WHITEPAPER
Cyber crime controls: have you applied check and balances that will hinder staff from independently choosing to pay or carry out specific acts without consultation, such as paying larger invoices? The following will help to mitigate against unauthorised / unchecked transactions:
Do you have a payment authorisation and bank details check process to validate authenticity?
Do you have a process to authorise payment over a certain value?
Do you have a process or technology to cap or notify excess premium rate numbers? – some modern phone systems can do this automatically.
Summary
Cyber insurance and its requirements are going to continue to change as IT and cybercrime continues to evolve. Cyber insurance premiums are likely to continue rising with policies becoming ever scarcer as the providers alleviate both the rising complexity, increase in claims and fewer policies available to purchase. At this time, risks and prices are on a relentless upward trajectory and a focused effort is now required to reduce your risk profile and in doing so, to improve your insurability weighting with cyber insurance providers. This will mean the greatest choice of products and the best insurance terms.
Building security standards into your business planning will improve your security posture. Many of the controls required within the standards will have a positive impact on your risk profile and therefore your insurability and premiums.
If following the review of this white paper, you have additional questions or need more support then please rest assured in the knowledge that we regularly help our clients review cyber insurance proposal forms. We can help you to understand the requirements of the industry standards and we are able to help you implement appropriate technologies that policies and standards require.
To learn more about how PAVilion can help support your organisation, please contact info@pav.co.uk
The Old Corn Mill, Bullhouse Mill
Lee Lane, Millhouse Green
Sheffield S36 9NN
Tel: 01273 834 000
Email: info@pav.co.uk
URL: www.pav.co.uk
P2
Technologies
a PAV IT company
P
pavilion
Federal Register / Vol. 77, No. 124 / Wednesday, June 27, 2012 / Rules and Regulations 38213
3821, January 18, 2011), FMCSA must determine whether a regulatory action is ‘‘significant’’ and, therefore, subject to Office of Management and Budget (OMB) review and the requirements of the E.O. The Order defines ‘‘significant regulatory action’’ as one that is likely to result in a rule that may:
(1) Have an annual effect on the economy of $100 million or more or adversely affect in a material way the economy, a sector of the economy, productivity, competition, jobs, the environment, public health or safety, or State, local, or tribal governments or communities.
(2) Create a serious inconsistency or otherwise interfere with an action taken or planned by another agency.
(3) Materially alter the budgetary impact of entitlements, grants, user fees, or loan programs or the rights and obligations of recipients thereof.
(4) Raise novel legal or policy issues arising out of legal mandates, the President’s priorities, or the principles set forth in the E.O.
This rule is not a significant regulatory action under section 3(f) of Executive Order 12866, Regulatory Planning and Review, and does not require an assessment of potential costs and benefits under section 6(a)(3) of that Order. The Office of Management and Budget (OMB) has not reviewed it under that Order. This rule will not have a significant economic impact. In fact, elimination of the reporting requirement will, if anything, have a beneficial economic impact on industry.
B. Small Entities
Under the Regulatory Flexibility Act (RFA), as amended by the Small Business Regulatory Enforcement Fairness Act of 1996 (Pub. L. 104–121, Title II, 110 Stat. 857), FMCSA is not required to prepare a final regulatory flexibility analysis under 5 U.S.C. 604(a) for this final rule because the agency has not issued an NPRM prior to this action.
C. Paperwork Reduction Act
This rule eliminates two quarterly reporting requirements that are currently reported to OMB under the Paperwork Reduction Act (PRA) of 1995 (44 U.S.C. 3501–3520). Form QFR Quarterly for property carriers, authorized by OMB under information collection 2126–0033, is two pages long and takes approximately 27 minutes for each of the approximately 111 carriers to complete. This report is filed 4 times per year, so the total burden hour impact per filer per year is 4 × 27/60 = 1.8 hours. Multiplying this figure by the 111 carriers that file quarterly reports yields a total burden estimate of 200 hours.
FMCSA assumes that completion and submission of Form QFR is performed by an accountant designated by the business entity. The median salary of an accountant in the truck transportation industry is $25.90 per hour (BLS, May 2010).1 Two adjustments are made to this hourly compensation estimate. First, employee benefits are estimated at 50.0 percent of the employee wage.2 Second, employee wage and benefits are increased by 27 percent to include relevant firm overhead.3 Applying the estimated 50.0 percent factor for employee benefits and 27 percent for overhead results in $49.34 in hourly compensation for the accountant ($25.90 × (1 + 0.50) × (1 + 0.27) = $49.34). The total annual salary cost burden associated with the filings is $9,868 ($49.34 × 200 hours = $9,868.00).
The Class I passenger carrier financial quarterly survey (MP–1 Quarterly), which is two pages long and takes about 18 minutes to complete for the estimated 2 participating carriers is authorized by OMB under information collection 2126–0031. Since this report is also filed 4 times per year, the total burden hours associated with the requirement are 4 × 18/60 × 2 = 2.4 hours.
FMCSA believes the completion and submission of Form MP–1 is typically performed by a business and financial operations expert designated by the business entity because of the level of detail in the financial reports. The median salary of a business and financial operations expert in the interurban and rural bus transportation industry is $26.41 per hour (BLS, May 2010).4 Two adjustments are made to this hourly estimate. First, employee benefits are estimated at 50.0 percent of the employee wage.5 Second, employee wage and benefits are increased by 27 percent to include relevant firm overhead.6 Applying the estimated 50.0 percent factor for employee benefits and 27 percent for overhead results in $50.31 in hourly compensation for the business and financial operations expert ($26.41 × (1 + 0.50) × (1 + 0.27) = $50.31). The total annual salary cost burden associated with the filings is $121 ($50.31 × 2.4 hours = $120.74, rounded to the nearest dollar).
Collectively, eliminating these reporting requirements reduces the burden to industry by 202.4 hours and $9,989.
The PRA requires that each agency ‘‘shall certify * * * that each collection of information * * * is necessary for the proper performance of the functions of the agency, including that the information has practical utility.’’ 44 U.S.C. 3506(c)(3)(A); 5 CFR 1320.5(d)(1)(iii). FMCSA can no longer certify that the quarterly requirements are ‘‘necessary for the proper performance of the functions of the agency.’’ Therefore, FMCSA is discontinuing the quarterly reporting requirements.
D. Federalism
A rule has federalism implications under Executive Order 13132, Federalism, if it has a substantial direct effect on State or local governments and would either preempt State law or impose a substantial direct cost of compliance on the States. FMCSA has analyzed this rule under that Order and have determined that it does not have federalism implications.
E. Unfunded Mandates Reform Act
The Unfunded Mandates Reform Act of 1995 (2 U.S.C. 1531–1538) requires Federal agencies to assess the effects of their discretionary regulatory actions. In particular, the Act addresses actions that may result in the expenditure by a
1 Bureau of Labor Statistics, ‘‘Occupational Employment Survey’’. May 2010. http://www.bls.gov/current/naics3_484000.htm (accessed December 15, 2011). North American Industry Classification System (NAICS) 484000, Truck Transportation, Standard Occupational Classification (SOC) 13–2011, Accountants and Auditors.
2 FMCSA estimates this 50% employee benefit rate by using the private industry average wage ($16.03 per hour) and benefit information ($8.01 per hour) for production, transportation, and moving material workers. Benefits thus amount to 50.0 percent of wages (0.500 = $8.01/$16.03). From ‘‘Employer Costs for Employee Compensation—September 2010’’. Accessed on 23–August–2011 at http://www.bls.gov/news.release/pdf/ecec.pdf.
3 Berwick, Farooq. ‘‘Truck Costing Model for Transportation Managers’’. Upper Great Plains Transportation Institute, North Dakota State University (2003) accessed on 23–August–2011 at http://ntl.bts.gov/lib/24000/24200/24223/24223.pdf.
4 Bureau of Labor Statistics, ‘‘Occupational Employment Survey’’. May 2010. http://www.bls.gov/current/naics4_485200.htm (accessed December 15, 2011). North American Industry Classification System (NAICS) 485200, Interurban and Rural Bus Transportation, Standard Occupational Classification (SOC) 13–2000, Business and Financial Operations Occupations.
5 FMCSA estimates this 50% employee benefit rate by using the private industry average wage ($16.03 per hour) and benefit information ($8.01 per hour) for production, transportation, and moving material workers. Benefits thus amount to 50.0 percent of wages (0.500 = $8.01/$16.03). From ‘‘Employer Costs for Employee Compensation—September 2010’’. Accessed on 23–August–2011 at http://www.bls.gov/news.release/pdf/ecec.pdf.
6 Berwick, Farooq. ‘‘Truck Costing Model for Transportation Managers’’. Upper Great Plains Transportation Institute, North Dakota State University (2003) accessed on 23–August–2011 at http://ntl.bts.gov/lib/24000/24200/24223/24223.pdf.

→ **Directions**
Above this instruction are the records; retype exactly the lines from the one containing "(2) Create a" up to and including the one containing "B. Small Entities".

→ **Problem solution**
(2) Create a serious inconsistency or otherwise interfere with an action taken or planned by another agency.
(3) Materially alter the budgetary impact of entitlements, grants, user fees, or loan programs or the rights and obligations of recipients thereof.
(4) Raise novel legal or policy issues arising out of legal mandates, the President’s priorities, or the principles set forth in the E.O.
This rule is not a significant regulatory action under section 3(f) of Executive Order 12866, Regulatory Planning and Review, and does not require an assessment of potential costs and benefits under section 6(a)(3) of that Order. The Office of Management and Budget (OMB) has not reviewed it under that Order. This rule will not have a significant economic impact. In fact, elimination of the reporting requirement will, if anything, have a beneficial economic impact on industry.
B. Small Entities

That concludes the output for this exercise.